Lever caps, I'm only going to show the bit that counts which of course is the flat area that presses down on the cap iron. Here you can see that the clifton has more metal engaging on the cap iron than the L/N, not sure if this matters much but its a step in the right direction from Clifton. Both are well made, but if we are going for looks both have there plus points, bronze is more attractive perhaps but I like the polished surface on the Clifton and it says Clifton in case I forget which plane I'm using. 





Frogs, The L/N has more surface to bear on at the top, but the important bit is at the bottom where both are the same. Take from that what you will.





Cap irons, top L/N, bot Clifton.





Right L/N, left Clifton. Notice the shine in the Clifton, this is a nice touch.





I noticed a tiny bit of play with the stay set cap iron, I've never used one or seen one so I will let others say if this is normal?









Lever arms, here I think L/N has the edge on the Clifton.
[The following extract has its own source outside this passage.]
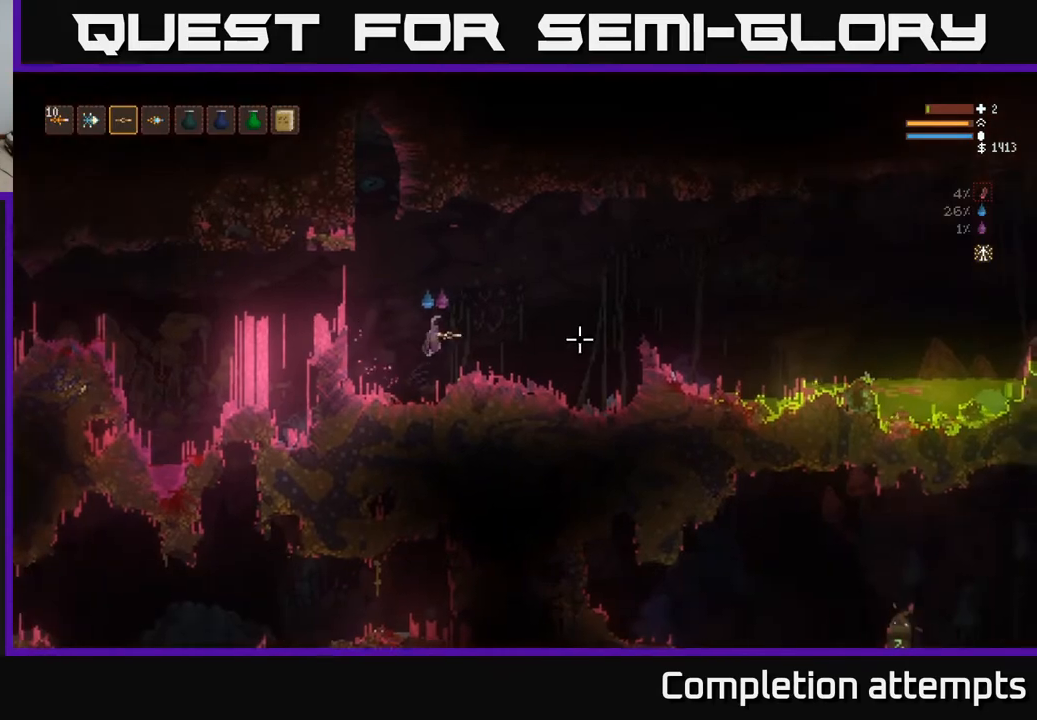
{"buttons": [], "left_stick": "right", "right_stick": "right", "events": []}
The fit when all back together, both nice and solid.









frog adjusting wheel.

Clifton.




L/N.




Handles, I found the Clifton more comfortable to use after prolonged periods, but I would be splitting hairs if I'm honest.













Onto the irons and planing, both sharpened by hand in this case, Clifton with the ruler trick, and the T10 not. Take from that what you will, but they are both sharp.













After they had both planed the Oak and the MDF they were both dull but could still plane and take a decent shaving. So I decided to get a piece of rock maple and plane a side a piece.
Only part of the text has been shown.